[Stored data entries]
-- Opening Marker --

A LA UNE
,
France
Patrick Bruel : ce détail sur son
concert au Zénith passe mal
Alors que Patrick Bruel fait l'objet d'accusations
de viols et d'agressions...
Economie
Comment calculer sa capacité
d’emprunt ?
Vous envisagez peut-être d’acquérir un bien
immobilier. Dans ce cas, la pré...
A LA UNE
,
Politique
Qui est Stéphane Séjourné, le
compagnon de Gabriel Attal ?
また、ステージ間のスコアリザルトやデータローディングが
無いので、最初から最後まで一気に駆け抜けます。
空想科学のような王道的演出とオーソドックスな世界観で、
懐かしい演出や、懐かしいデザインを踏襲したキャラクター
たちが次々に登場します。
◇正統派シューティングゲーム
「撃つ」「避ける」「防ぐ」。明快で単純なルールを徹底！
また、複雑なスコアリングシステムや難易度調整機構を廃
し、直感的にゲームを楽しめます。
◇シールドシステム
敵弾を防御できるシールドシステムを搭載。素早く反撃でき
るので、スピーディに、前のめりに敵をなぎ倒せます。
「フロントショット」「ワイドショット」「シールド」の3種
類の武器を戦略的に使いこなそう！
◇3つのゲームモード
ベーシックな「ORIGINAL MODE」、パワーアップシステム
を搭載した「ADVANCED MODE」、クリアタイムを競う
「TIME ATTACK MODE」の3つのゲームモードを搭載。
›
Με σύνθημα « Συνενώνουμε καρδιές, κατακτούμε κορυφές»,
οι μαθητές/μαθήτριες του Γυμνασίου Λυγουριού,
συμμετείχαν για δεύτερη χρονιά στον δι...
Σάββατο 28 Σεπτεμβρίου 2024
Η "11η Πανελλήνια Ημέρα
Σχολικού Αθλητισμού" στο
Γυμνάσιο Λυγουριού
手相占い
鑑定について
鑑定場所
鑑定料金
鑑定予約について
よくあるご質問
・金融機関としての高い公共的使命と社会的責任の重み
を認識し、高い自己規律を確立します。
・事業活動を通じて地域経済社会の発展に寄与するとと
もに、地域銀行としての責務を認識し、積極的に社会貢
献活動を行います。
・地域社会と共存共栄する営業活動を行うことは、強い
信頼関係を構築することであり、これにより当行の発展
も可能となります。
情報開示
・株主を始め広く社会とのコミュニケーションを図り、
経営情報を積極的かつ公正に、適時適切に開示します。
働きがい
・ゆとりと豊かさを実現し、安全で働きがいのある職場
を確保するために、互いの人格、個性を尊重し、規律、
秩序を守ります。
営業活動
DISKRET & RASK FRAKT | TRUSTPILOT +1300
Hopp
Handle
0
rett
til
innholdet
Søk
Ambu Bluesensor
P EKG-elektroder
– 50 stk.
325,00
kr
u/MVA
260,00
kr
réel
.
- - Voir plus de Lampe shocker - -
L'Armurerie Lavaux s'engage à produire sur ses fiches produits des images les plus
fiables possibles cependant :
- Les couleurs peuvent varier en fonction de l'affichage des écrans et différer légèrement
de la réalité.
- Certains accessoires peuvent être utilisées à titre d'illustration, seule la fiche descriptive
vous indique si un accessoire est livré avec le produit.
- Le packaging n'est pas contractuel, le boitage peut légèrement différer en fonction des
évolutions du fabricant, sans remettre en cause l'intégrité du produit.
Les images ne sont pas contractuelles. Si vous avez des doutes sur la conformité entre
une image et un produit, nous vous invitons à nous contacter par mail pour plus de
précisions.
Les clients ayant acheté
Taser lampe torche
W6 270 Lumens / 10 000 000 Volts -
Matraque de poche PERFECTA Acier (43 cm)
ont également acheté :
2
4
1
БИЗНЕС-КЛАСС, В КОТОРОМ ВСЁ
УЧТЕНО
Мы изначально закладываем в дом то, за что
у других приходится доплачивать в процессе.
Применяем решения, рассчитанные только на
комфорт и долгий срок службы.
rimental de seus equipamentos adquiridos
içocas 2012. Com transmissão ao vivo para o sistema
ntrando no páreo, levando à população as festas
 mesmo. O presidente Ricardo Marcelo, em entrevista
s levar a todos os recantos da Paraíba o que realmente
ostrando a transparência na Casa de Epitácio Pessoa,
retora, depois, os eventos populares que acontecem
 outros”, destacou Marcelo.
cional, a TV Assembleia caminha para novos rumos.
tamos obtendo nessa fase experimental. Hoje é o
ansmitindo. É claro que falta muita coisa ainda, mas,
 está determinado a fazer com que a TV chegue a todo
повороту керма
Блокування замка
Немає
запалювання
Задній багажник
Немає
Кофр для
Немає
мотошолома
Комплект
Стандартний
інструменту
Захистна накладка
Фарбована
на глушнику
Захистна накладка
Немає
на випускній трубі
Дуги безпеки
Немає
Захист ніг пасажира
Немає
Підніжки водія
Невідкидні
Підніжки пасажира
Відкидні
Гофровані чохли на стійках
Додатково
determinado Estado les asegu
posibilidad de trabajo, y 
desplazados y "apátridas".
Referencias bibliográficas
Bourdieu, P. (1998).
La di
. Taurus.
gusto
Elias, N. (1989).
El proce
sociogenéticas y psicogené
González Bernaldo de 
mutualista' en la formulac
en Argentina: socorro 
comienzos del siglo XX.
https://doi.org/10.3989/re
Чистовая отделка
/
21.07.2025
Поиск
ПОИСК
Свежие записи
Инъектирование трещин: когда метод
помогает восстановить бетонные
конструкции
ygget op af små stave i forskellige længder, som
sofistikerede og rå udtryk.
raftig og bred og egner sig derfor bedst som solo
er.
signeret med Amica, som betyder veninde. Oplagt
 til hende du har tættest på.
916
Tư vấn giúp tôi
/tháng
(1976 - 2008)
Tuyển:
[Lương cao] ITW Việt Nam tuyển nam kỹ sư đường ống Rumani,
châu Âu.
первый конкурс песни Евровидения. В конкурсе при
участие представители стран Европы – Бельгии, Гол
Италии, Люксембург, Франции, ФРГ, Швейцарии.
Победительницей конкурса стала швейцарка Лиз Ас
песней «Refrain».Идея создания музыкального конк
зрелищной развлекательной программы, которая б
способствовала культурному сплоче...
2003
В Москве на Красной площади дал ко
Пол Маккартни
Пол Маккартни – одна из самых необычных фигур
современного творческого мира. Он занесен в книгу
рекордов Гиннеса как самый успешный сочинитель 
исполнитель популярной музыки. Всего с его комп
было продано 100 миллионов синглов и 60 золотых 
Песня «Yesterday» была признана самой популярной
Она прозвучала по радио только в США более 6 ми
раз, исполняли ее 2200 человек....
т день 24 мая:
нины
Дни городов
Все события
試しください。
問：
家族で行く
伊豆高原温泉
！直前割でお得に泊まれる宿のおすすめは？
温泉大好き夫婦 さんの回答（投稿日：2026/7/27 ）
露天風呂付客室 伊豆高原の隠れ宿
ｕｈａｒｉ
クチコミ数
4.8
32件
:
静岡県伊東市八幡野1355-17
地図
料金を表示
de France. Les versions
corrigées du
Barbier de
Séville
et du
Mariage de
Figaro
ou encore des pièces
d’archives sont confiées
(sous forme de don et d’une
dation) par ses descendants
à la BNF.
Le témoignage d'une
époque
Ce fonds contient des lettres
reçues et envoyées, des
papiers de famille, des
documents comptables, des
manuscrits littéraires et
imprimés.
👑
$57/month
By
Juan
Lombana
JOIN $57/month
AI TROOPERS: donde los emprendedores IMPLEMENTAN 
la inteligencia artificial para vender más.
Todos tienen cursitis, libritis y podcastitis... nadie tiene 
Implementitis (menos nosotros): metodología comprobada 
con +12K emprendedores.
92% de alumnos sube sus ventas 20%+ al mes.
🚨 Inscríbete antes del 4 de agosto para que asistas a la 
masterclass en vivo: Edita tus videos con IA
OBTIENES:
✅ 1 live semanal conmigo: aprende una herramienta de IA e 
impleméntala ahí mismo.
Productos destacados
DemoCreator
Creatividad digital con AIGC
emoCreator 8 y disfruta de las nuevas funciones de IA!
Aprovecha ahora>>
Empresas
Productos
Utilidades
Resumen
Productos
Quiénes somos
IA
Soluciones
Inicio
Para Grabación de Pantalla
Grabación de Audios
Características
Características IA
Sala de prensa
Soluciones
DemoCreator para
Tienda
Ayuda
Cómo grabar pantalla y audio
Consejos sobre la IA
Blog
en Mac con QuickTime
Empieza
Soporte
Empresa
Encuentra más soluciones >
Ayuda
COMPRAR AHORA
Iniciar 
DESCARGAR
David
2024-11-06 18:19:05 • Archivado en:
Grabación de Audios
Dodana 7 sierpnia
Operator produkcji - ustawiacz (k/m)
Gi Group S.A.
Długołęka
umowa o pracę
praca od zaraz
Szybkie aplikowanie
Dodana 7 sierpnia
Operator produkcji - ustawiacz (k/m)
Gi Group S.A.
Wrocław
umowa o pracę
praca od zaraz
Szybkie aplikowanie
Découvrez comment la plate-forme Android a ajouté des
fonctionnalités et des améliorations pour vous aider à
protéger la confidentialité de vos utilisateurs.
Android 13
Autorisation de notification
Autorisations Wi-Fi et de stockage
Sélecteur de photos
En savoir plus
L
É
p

-- Closing Marker --

TASK GOAL: A single figure is required: how many lines above contain the word "peut".

WRITTEN ANSWER: 2